If z_{2} / z_{1} is purely imaginary and a and b are non - zero real

numbers, then ∣ ({a z}_{1} + {b z}_{2}) / ({a z}_{1} - {b z}_{2}) ∣ is equal to_____.
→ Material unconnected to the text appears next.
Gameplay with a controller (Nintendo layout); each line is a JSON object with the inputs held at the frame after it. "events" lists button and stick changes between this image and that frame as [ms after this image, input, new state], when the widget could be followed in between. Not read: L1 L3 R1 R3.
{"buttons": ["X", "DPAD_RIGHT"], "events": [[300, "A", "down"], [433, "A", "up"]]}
Answered by mr W last updated on 07/May/21

z_{2} = r_{2} e^{θ_{2} i}

z_{1} = r_{1} e^{θ_{1} i}

\frac{z_{2}}{z_{1}} = (\frac{r_{2}}{r_{1}}) e^{(θ_{2} - θ_{1}) i} = i m a g i n a r y

\Rightarrow θ_{2} - θ_{1} = \frac{(2 k + 1) π}{2}

\frac{{a z}_{1} + {b z}_{2}}{{a z}_{1} - {b z}_{2}} = \frac{{a r}_{1} e^{θ_{1} i} + {b r}_{2} e^{θ_{2} i}}{{a r}_{1} e^{θ_{1} i} - {b r}_{2} e^{θ_{2} i}}

= \frac{{a r}_{1} + {b r}_{2} e^{(θ_{2} - θ_{1}) i}}{{a r}_{1} - {b r}_{2} e^{(θ_{2} - θ_{1}) i}}

= \frac{{a r}_{1} + {b r}_{2} e^{\frac{2 k + 1}{2} i}}{{a r}_{1} - {b r}_{2} e^{\frac{2 k + 1}{2} i}}

= \frac{{a r}_{1} \pm {b r}_{2} i}{{a r}_{1} \mp {b r}_{2} i}

= \frac{z_{3}}{{\bar{z}}_{3}}

= \frac{r_{3} e^{θ_{3} i}}{r_{3} e^{- θ_{3} i}}

= e^{2 θ_{3} i}

∣ \frac{{a z}_{1} + {b z}_{2}}{{a z}_{1} - {b z}_{2}} ∣=∣ e^{2 θ_{3} i} ∣= 1

Commented by EnterUsername last updated on 07/May/21

Thank you, Sir